Hot on the heels of David’s Bridal, the biggest seller of wedding dresses, which filed for bankruptcy last week, another big seller of symbols of lasting love, like rings, announced its business has yet to recover from Covid-19.

According to Signet Jewelers, the largest jewelry company in the United States, the pandemic has impacted sales of engagement rings as lockdowns have stalled or never blossomed.

Signet Jewelers (SIG), with brands including Zales, Jared, Kay Jewelers and Diamonds Direct under its umbrella, said many early relationships in particular faded as lockdowns began in the winter and spring of 2020, followed by a dramatic drop in dating.

This created an “engagement gap,” it said.

“We’re still seeing it today,” said Jamie Singleton, Signet Jewelers’ president and chief consumer officer, during the company’s investor day last week.

Citing company research, Singleton said the average couples get engaged about 3.25 years after they start dating.

“What has happened in recent years is what we expected and planned,” she said. “Engagement jewelry sales were lackluster in fiscal 2023 and we expect to remain so for the remainder of fiscal 2024.”

The category needs to grow about 25% by calendar year 2026 just to return to previous levels of engagement, she said.

But there is some evidence of a turnaround, Singleton said. And it’s vital to Signet’s business, given that 50% of the company’s merchandise sales come from the bridal segment.

“As people come out of lockdown, we’ve been monitoring the return of dating… Dating is actually 8% higher than pre-Covid.”

READ :  Be the breadwinner: 6 steps to secure your financial future

That doesn’t mean that engagement will suddenly recover overnight, but that the potential for engagement growth to come is promising. “We are confident for the coming turning point,” she said.

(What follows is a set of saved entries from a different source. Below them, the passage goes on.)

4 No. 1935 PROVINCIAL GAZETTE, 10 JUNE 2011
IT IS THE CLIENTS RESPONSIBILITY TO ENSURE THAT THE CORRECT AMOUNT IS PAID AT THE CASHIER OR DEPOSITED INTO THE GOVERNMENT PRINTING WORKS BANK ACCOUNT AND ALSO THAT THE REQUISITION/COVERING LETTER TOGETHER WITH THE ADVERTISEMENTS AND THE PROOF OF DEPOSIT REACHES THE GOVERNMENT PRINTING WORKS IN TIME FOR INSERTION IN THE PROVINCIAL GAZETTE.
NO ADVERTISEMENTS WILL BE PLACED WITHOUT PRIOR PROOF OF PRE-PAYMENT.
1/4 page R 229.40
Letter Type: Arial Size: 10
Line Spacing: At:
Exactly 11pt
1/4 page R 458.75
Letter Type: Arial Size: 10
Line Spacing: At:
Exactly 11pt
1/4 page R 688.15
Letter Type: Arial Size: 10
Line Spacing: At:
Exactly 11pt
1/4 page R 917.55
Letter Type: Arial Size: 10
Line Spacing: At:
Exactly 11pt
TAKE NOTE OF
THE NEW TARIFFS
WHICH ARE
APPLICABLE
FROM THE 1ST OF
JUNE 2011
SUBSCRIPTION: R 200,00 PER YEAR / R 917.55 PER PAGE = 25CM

Virginia C. Drosos, CEO of Signet Jewelers, told investors that the company is committed to hitting a $9 billion to $10 billion annual revenue target over the next three to five years “when engagements return to normal levels.” to return”. Signet, she said, currently has a 30% share of the bridal jewelry market.

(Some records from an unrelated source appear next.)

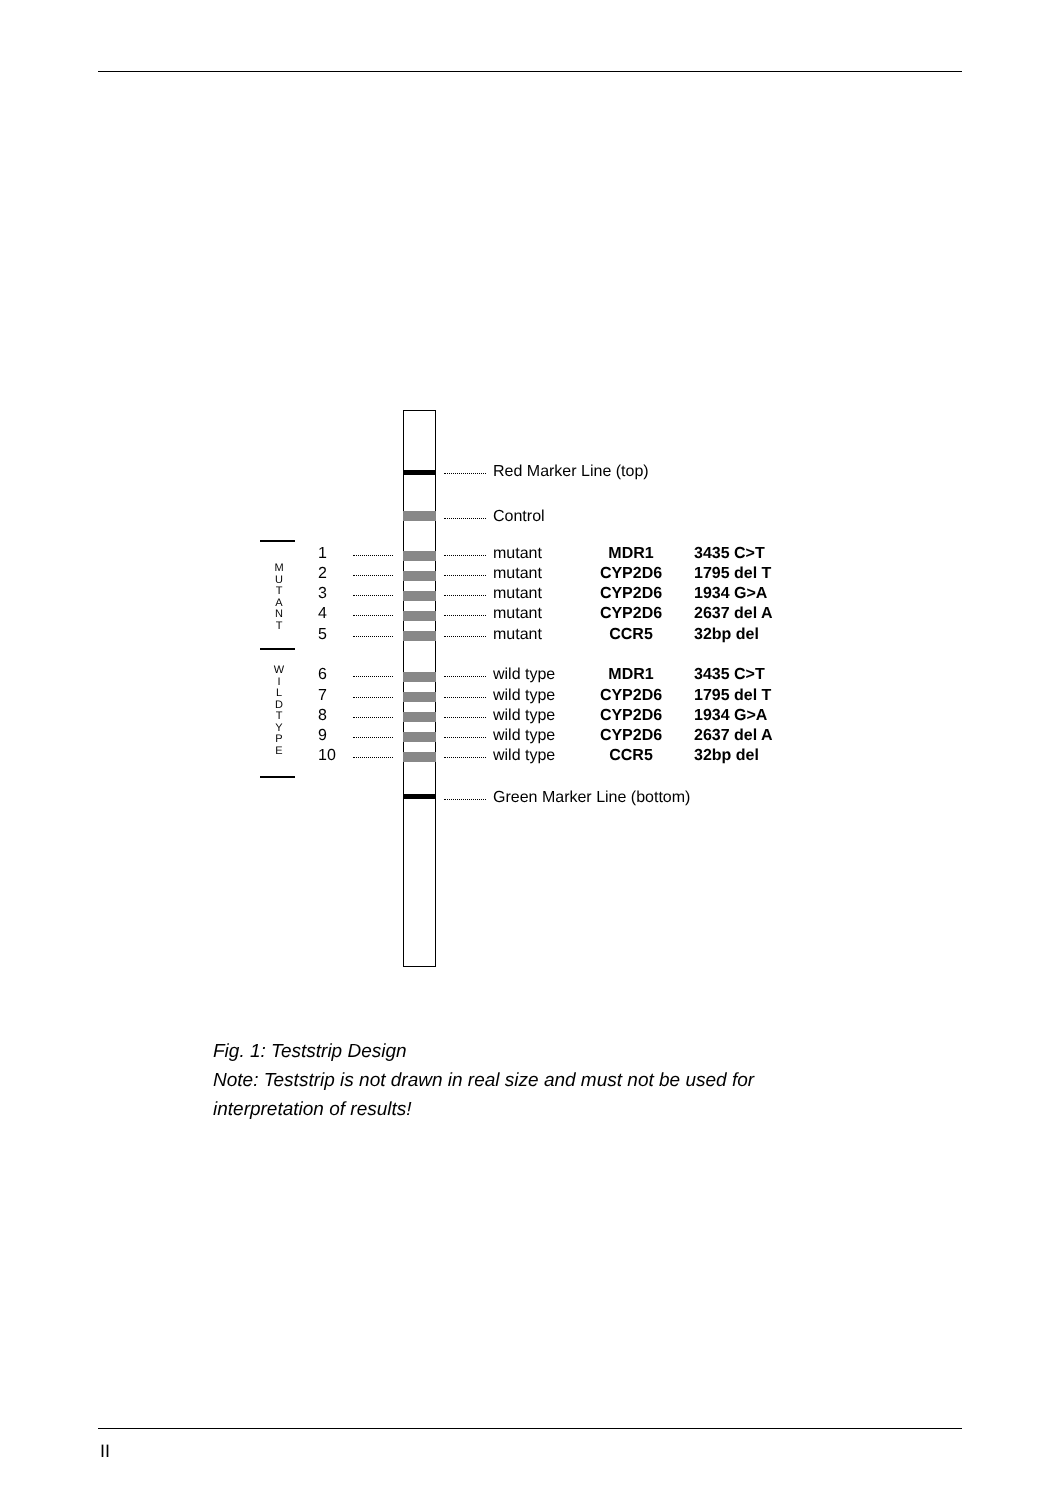M
U
T
A
N
T
W
I
L
D
T
Y
P
E
Red Marker Line (top)
Control
1 mutant MDR1 3435 C>T
2 mutant CYP2D6 1795 del T
3 mutant CYP2D6 1934 G>A
4 mutant CYP2D6 2637 del A
5 mutant CCR5 32bp del
6 wild type MDR1 3435 C>T
7 wild type CYP2D6 1795 del T
8 wild type CYP2D6 1934 G>A
9 wild type CYP2D6 2637 del A
10 wild type CCR5 32bp del
Green Marker Line (bottom)
Fig. 1: Teststrip Design
Note: Teststrip is not drawn in real size and must not be used for
interpretation of results!
II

“We expected this coming tailwind,” she said. “We expect this to bring significant upside to our business in the coming years.

Meanwhile, the pandemic has also impacted bridal dress sales as social gatherings of all kinds ground to a halt and couples postponed their weddings.

As appointments rebooked in the wake of the pandemic, brides-to-be have had to deal with inflation and economic uncertainty affecting spending.

David’s Bridal said these macro trends, along with competition from cheaper online and second-hand retailers, hurt its business.

“More and more brides are choosing less traditional wedding attire, including second-hand wedding dresses. These changing consumer preferences have significantly exacerbated the company’s financial crisis,” David’s Bridal said in a bankruptcy filing.